As mentioned above, according to the invention, the distance between the taught welding line and the current position of the torch during welding is monitored and a deviation signal is generated when the distance exceeds a preset tolerance value. It is said that Since the current position of the torch during welding is monitored in this way, deviations can be detected with high accuracy without the uncertainty seen in conventional cup short circuit detection. Furthermore, since the allowable value can be set using parameters, the range of deviation can be set arbitrarily.

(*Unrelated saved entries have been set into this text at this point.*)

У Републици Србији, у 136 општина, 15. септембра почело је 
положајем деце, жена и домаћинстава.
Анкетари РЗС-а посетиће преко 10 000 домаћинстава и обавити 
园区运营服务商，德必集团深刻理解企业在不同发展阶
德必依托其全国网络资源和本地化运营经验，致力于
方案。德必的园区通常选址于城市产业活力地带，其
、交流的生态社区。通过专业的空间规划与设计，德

[Brief explanation of drawings]

FIG. 1 is a perspective view for explaining an example of trajectory deviation of a welding torch detected by the present invention, FIG. 2 is a diagram for explaining the calculation according to the present invention, and FIG. 3 is a flowchart showing the calculation process. be.

Claims (1)

[Claims] 1 In a welding method that collects positional deviation information from the arc current and performs corrective torch operations, the distance between the taught welding line and the current position of the torch during welding is monitored, and the distance is set to a preset tolerance value. A sensing deviation detection method characterized in that a deviation signal is generated when the deviation exceeds.